EXTRACT TO READ>

::::::::

Moffie, the new film from South African director Oliver Hermanus, looks at how bigotry under apartheid takes form in many ways, all a type of repulsive machismo. While racial bigoty during this time has been explored, Moffie looks at sexuality. In a time where conformity was policed and military service mandatory, homophobia was rampant.
The film focuses on Nicholas (Kai Luke Brummer), a gentle boy whose service hits in 1981 when he turns 18. Before active service, Nicholas must endure eight months of training where he is dehumanized. The film is structured not unlike Stanley Kubrick's Full Metal Jacket. The first half is the brutal barracks where Nicholas is stripped of nearly everything to become a soldier. The second half involves his service and return home.

::::::::

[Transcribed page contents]
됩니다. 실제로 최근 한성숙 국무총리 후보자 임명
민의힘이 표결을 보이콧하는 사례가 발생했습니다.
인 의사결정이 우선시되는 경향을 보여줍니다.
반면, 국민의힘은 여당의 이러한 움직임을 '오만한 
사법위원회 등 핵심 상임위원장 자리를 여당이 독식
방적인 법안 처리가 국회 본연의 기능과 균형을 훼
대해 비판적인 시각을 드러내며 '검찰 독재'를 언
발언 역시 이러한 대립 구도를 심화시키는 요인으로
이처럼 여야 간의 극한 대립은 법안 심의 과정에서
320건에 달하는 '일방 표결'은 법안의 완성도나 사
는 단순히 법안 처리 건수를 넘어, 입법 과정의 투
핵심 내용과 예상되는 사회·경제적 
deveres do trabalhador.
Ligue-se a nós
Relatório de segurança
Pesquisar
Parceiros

::::::::

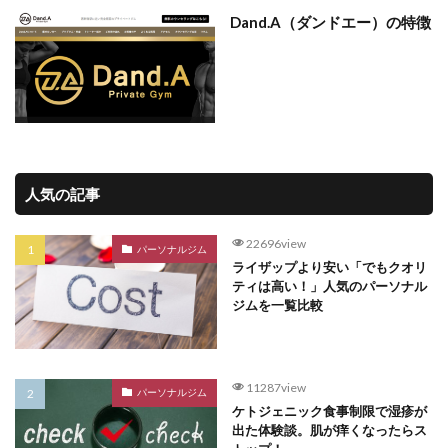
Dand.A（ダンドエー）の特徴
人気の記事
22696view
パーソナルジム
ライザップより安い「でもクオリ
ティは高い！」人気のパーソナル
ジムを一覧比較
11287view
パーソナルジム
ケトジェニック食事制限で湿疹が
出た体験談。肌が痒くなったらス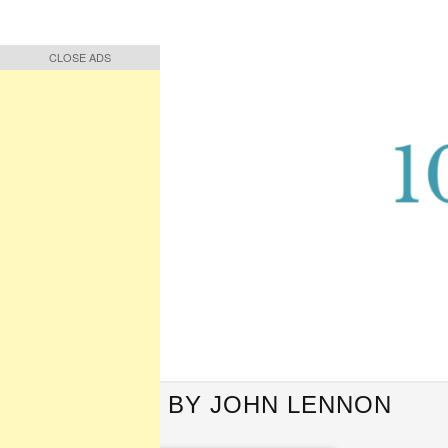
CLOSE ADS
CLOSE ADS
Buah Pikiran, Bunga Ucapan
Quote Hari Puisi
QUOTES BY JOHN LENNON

::::::::

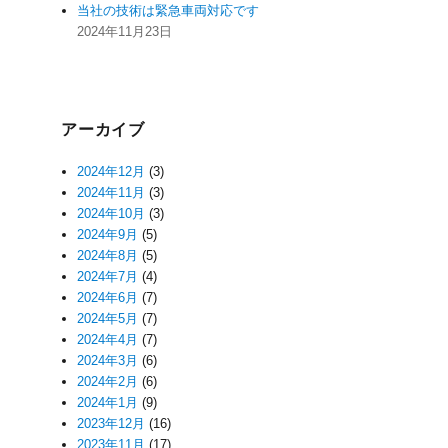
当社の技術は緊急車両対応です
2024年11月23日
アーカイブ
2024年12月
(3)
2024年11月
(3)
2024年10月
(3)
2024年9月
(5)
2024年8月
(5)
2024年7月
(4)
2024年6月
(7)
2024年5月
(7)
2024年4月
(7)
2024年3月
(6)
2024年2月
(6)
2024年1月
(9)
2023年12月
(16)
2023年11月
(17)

::::::::

WHAT THE EXERCISE ASKS> Reproduce the passage of the Moffie review that starts with "Moffie, the new" and goes on through "and return home.".

RESPONSE BELOW>
Moffie, the new film from South African director Oliver Hermanus, looks at how bigotry under apartheid takes form in many ways, all a type of repulsive machismo. While racial bigoty during this time has been explored, Moffie looks at sexuality. In a time where conformity was policed and military service mandatory, homophobia was rampant.
The film focuses on Nicholas (Kai Luke Brummer), a gentle boy whose service hits in 1981 when he turns 18. Before active service, Nicholas must endure eight months of training where he is dehumanized. The film is structured not unlike Stanley Kubrick's Full Metal Jacket. The first half is the brutal barracks where Nicholas is stripped of nearly everything to become a soldier. The second half involves his service and return home.